From the commissioners’ budgets …

— Rodney Hester and Peterson pooled $40,000 from each of their budgets and asked to give $20,000 each to the Dublin Peanut festival, Bladenboro Historical Society, Spaulding Monroe and Boost the ‘Boro. The request passed 9-0, but a resolution will be required.

— Dennis Ellis and McGill pooled their entire budgets to give $20,000 to Bladen We Care; $10,000 to Harmony Hall; $10,000 to Bladen Baptist Association; $7,500 to White Oak Community Club; $7,500 to Tar Heel Dixie Youth; $5,000 to Tar Heel Fire Department; $5,000 to White Lake Fire Department; $5,000 to Tobermory Fire Department; $5,000 to White Oak Fire Department; $5,000 to Hickory Grove Fire Department; $5,000 to Ammon Fire Department; $5,000 to Elizabethtown Fire Department; $5,000 to Kelly/Rowan Fire Department; and $5,000 to Bay Tree Lakes Fire Department.
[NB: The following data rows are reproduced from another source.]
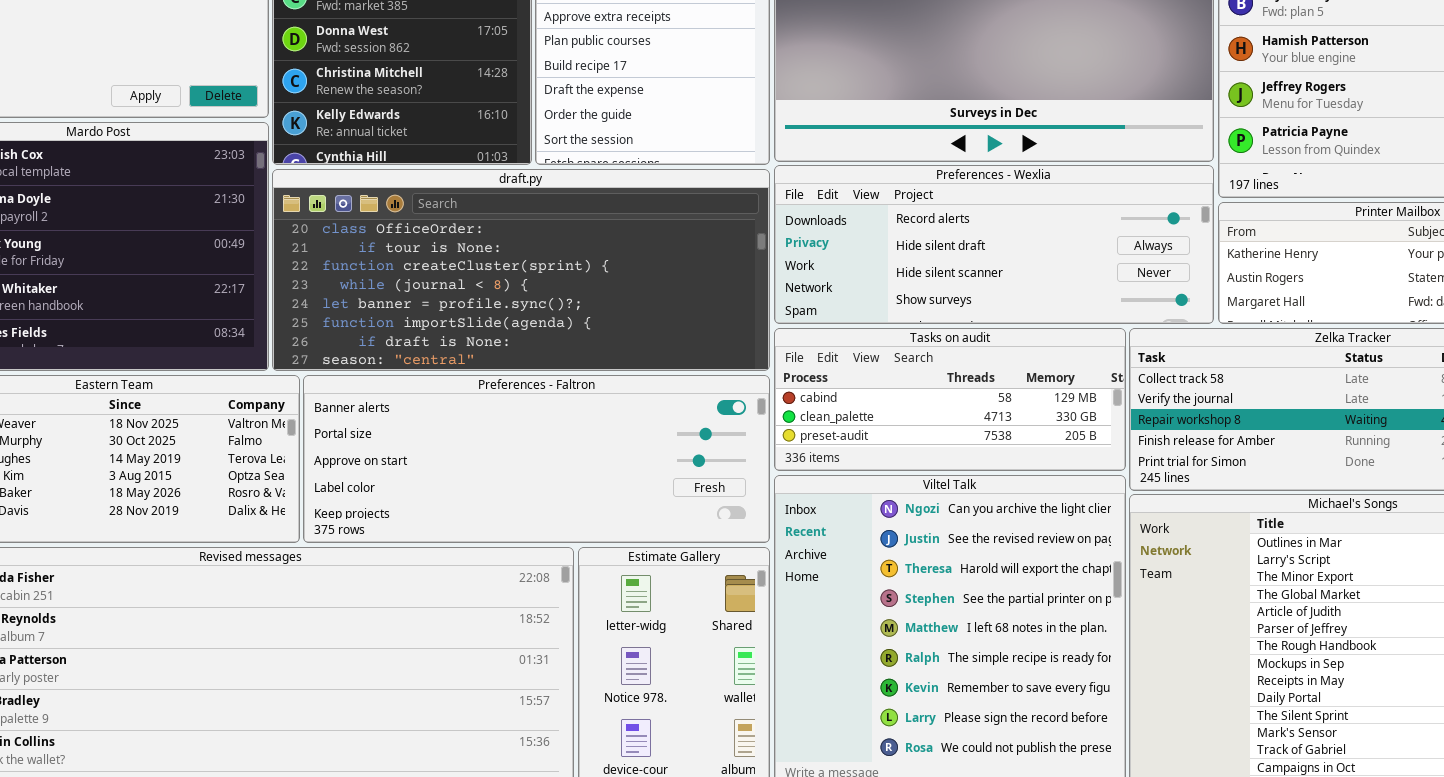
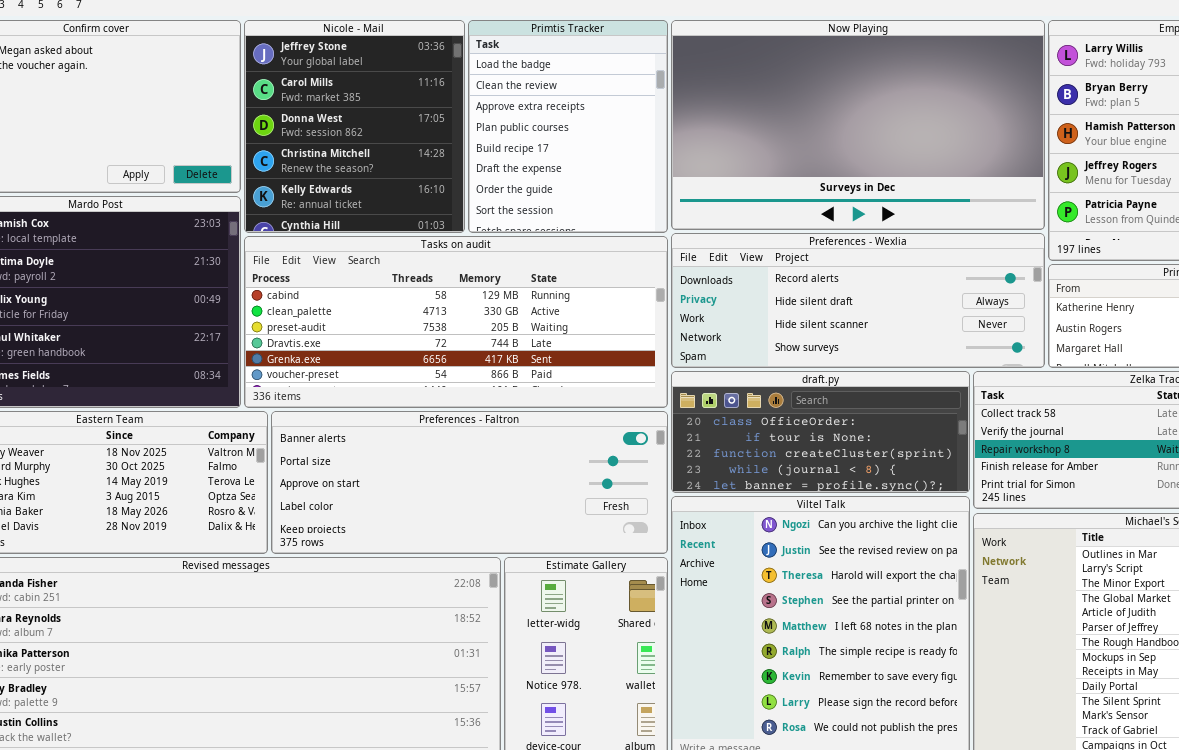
draft.py: [272,169,770,371] -> [671,371,970,493], moved, resized
Tasks on audit: [774,328,1126,471] -> [244,236,668,408], moved, resized

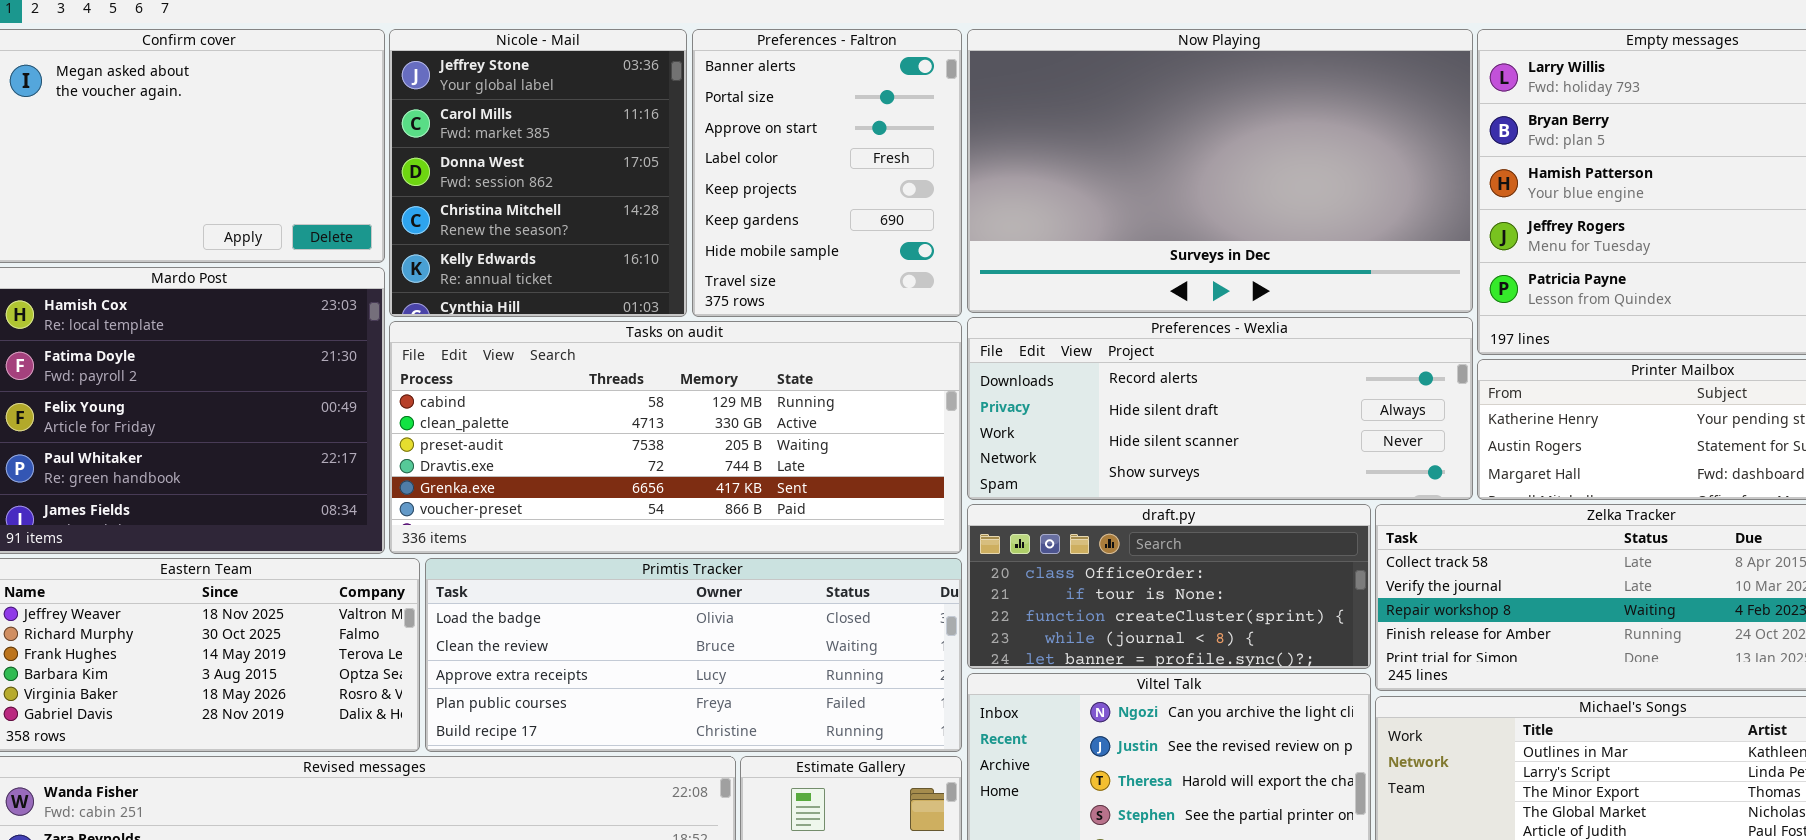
Primtis Tracker: [468,20,668,233] -> [425,558,962,752], moved, resized
Preferences - Faltron: [271,411,668,554] -> [692,29,962,317], moved, resized

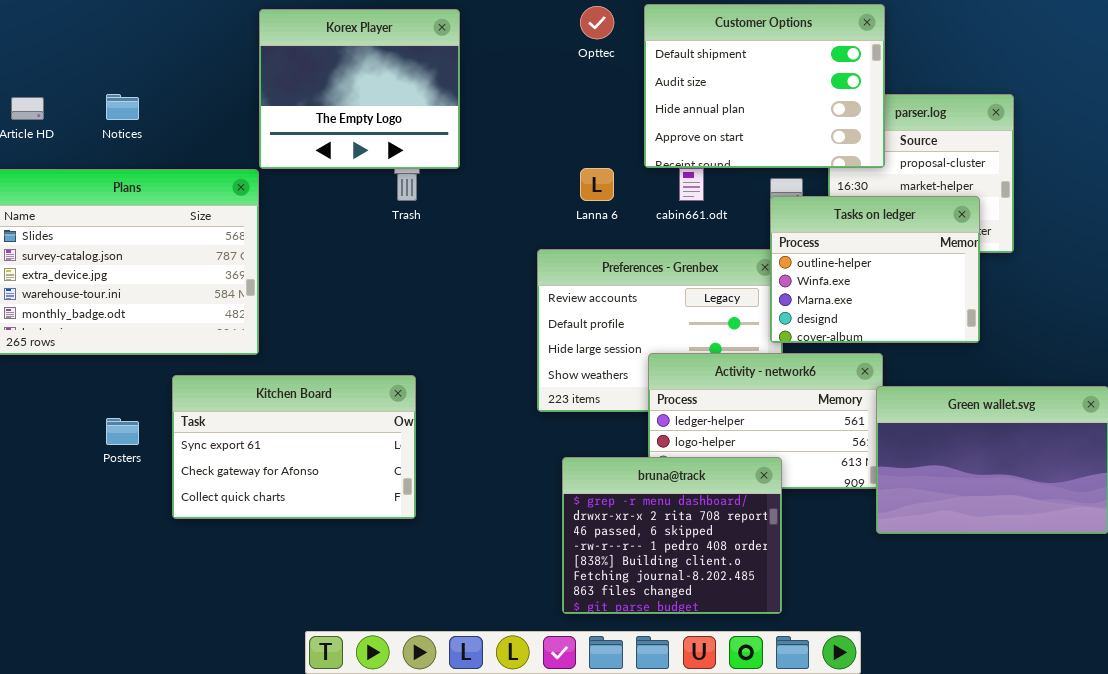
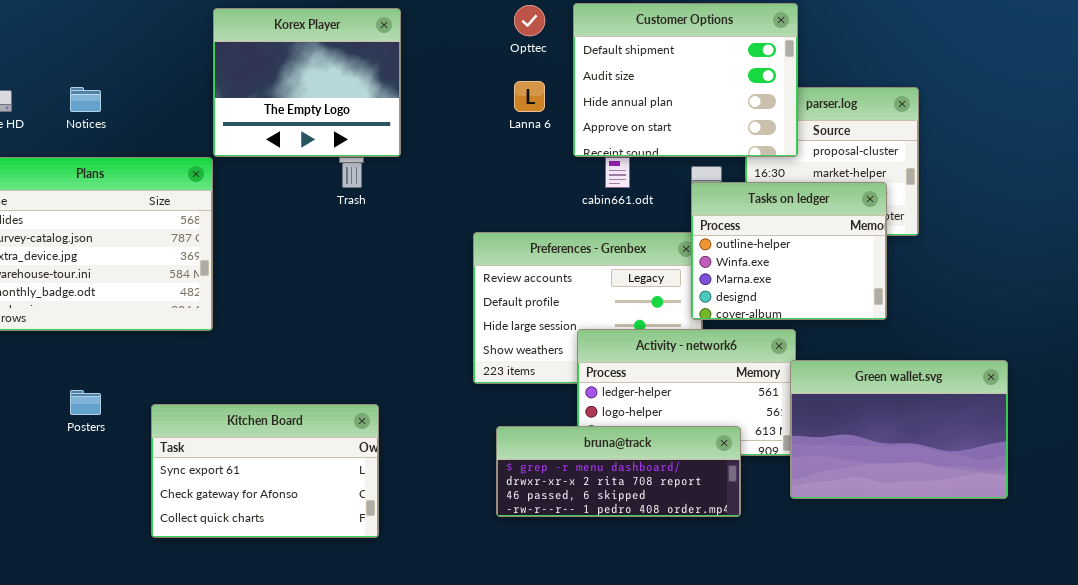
Lanna 6: [580,168,614,201] -> [514,81,545,112], moved
Kitchen Board: [172,375,416,519] -> [151,404,379,538], moved
bruna@track: [562,457,782,614] -> [496,426,741,517], resized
That request passed 9-0.

Before the issue of ARPA monies was completed, Cogdell said a number of times he was not happy about where most of the money was going.

“I’m not sure we are going about this correctly as a board,” he said. “I don’t see how we are helping those people who were hit hard by the pandemic — isn’t that what this money is supposed to be for?

“We’re just funding historical societies,” he added.

Both McGill and Ellis echoed their perception of what the board was doing.

“Exactly what can we do to be helpful to individuals?” McGill asked. “How would we do that?

“I think by helping all of these organizations and projects, we are improving the places the community uses and will improve their daily lives,” Ellis stated. “I’m not sure how we could possibly administer all of the requests we’d get if we just opened it up to the residents.”

The board took a short recess before going into a workshop on the 2022-23 budget.